Perusing a flyer from another country, I came across this phrase:
". . . . . boasts about 2,000 childbirths per year, thus ranking among the largest obstetric clinics in . . . . . . ."
Here is today's history lesson: Maybe all of you will not think too poorly about the BF statistics and "routines" 65 years ago in the U.S. when I reminisce that one of the things I remember from the hospital where I trained was what pleasure the L&D nurses took in writing in the hand-written L & D "log" the particulars of each delivery, and the "excitement" toward the end of the month to see if the # of deliveries would "make it" to 300 births or beyond!!
300 x 12 = 3600 births a year in the smallest of the 3 community hospitals in our mid-size city, during the height of the WW II baby boom, done mostly by GP's, bovine pituitrin and ergotrate after birth, Pitocin just being perfected in the lab and receiving the Nobel chemistry prize in 1955, with very few and very "primitive" inductions, everyone was NPO for their entire labor, very seldom any IV's except in dire emergencies (rubber tubings rewashed, then autoclaved in L&D, as were needles, re-sharpened and re-used, gloves re-washed, patched, autoclaved and re-used.) "Twilight sleep" and gas anesthetics for most moms. We watched for the "full moon" when 8-10 mothers often came in on a single 8 hour shift, many with ruptured membranes. The postpartum stays for vaginal births were 4-5 days and for C. sections 7-10 days. (The few C. sections were done in surgery in another building, 2 blocks away, reached by wheeling mom on a stretcher through hospital tunnels and up the elevator 3 flights to reach surgery.)

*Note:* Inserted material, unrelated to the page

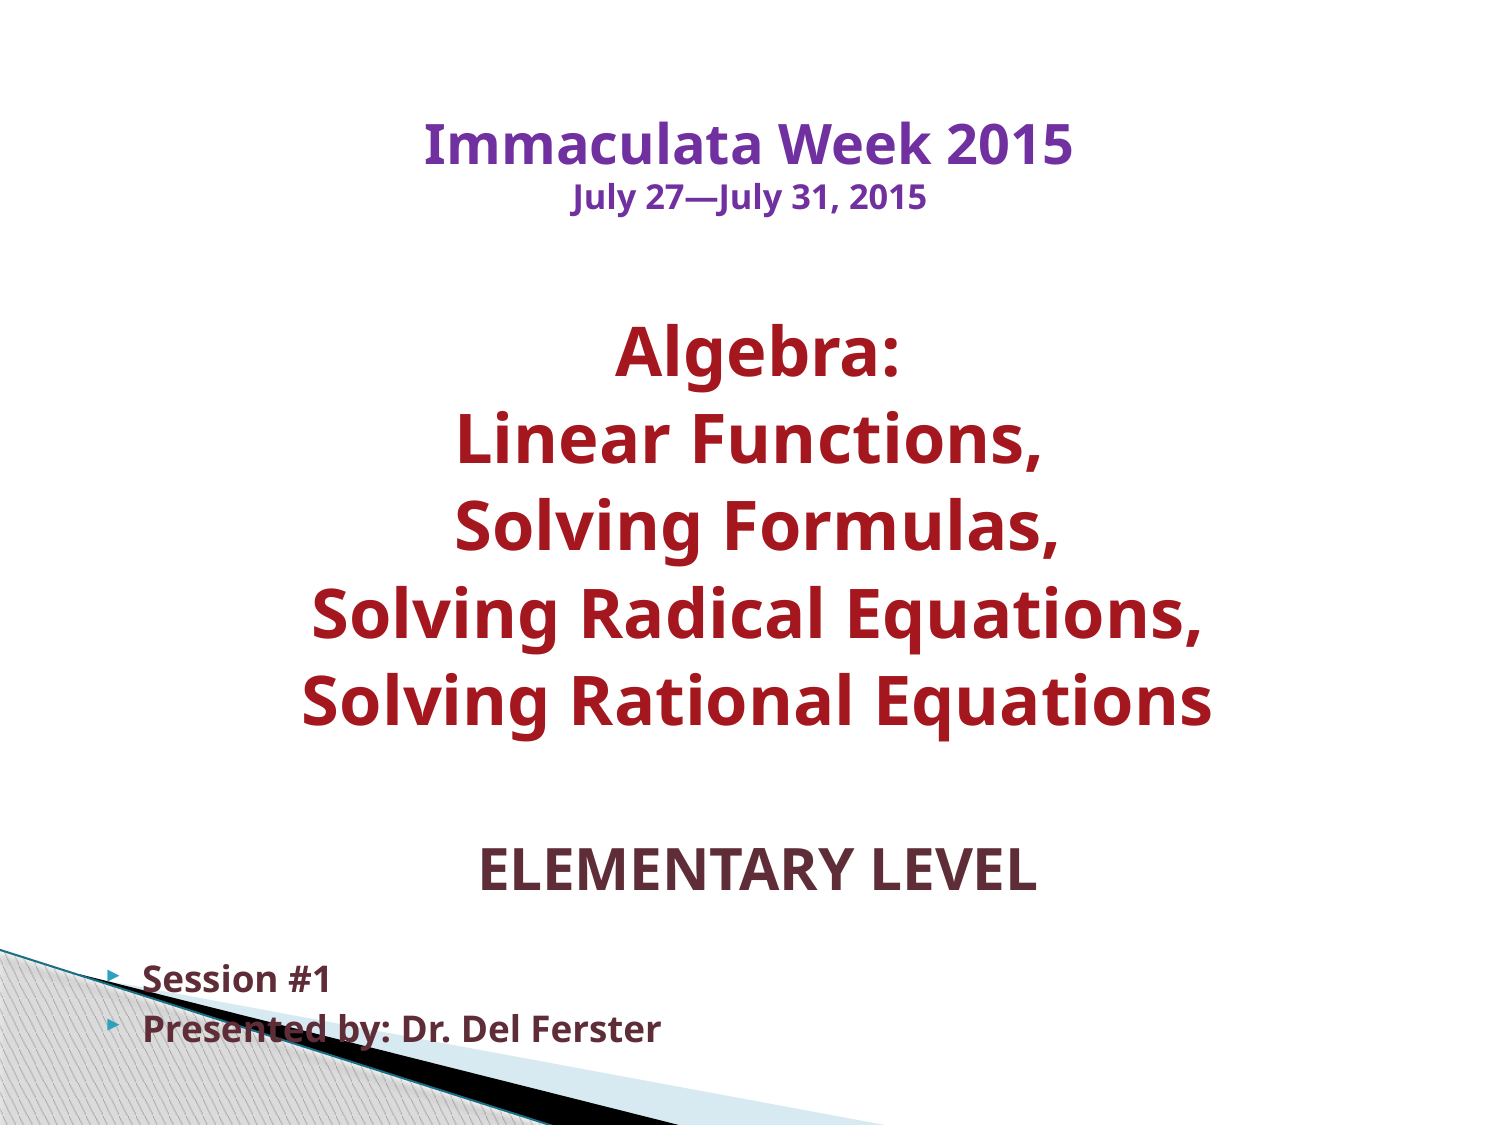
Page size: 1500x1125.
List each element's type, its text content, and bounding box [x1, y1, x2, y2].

title Immaculata Week 2015 July 27—July 31, 2015 [75, 37, 1425, 225]
list Algebra: Linear Functions, Solving Formulas, Solving Radical Equations, Solving Rational Equations ELEMENTARY LEVEL Session #1 Presented by: Dr. Del Ferster [75, 299, 1425, 1063]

We had one newborn nursery I can remember one particular night (because a friend delivered that night), when I was 7 months pregnant , one nurse's aide and I had 50 babies to care for, alone, plus the "premie nursery" recently had had large glass windows installed so the night nurse could see 8-12 of them through the wall of the newborn nursery. Every 3 hours, my job was also to go over and prop each one of them, changing diapers as I went, then come back around and burp each one, then re-prop them all for a few more minutes, then turn them on their tummies (!) before going back to the "normal nursery", occasionally glancing at the premies through the window.
In the "big nursery" we diapered each normal newborn baby at the central sink area, ("jaundice" was a term we never heard), picked up a bottle of hospital made-and-sterilized formula out of the central bottle warmer (no doubt seeding it further with e.coli!), on the way back to the stationary crib, and propped them, about 10 babies at a time, burping them once and repropping, before finally swaddling and laying them on their tummies for the next 3 1/2 hours. (We had ultraviolet lights on the nursery walls to "kill the germs" . . . . . . .)
Also, we swaddled 7 or so of them up, loaded them in a wheeled cart for me to push on to the elevator to take them to the upper floor, once at 2 a.m. returning them after 20-30 minutes with mom, and again, at 6 a.m. for breastfeeding. (all babies were NPO for 12 hours, then fed 5% Glucose water every 4 hours. Breastfeeding mother were allowed to start breastfeeding their babies, starting when they were 24 hours old, instructed to use one side per feeding every 4 hours, starting at 3 minutes that second 24 hours of life, 5 minutes per one side the third postpartum day, and 7-10 minutes per one side from the 4th night on, so as to "prevent sore nipples". By the 3-4th night, many required breastbinders for comfort (or suppression if not breastfeeding, even though those mothers received stilbesterol pills 3 x daily in addition to binding.) Many glass-and-rubber nipple shields, "bicycle horn" hand breast pumps available but requiring a doctor's order to be able to use on a particular mom.
I was the first mother ever permitted to room in in 1952. However, I continued to follow the "rules" for breastfeeding. Fortunately, LLL gradually came into being halfway through that decade, and made it to our town by my 4th baby in 1959. In tears, I was supported and "re-educated" at 5 days postpartum by a good friend on the local counseling committee, and I was finally able to "make it" past 10 days;-) (See WABF, vignette before Chapter 7)
From my mother's description, I think this is about how it was, with even more "primitive" rules in the 1930's as well, by which time more and more births had begun to occur in hospitals.
This is how most of the U.S. "boomer" generation, those leaders and rank and file citizens now about to go on social security in the coming decade, got their start in life. (I read in an article written by Waller in Britain during the actual war years, that mothers and babies would often have to be evacuated to basement halls in other buildings at night when the London bombings occurred . . . . .)
Is it any wonder the breastfeeding rates went down during the mid-20th century??